4TB is a lot of personal data - $192/y for that isn't cheap, but I wouldn't call it expensive either for a first world country. And I suppose syncing masses of personal data to an archive across the world is kind of a 1st world problem.
For comparison, Google One offers 2TB for $10 a month and the next tier is 10tb for $100 a month (the only downside is having to use Google Drive)
Note that AWS offers archival storage for $1/TB-month and Google has promised $1.23/TB-month later this year. These prices are competitive with raw storage, so the alternative is to go without backup.
Do you have a link for the AWS 1/TB-month and Google? I'm interested.
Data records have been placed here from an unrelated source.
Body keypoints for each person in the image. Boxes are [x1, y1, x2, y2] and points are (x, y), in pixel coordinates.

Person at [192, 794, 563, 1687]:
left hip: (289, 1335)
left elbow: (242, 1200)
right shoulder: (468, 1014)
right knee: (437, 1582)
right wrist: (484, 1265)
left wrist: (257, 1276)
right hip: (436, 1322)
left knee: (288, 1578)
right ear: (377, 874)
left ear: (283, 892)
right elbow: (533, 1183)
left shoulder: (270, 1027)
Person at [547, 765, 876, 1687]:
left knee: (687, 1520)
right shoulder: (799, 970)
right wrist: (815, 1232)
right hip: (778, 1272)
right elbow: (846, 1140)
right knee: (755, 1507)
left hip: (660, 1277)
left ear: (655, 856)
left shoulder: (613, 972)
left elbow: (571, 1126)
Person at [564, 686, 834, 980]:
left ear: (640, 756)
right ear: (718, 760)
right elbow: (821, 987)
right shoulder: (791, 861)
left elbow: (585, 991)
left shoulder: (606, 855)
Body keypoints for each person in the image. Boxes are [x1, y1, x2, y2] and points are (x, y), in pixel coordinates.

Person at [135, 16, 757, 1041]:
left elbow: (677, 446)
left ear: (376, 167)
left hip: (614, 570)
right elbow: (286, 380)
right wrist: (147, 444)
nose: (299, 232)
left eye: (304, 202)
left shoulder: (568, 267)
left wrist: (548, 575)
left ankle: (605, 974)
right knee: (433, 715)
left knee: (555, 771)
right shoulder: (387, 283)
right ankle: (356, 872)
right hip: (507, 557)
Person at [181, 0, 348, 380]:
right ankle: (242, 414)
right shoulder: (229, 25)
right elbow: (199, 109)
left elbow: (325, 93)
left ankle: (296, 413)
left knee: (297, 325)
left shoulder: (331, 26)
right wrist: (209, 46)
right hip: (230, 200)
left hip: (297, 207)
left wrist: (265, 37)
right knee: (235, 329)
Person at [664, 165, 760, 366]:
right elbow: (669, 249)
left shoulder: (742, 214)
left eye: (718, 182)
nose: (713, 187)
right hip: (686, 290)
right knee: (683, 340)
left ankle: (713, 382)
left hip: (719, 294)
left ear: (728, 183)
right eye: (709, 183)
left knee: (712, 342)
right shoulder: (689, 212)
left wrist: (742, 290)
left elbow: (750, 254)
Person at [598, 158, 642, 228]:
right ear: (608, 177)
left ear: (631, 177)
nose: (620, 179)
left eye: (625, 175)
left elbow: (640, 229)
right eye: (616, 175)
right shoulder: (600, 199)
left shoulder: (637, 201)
"S3 Glacier Deep Archive This new storage class for Amazon Simple Storage Service (S3) is designed for long-term data archival and is the lowest cost storage from any cloud provider. Priced from just $0.00099/GB-mo (less than one-tenth of one cent, or $1.01 per TB-mo), the cost is comparable to tape archival services. Data can be retrieved in 12 hours or less, and there will also be a bulk retrieval option that will allow you to inexpensively retrieve even petabytes of data within 48 hours." https://aws.amazon.com/about-aws/whats-new/2019/03/S3-glacie...
That's a fairly normal price. I pay $60/year for Amazon Drive, which has a 1TB limit (no charge for data transfer), that I don't even come close to approaching.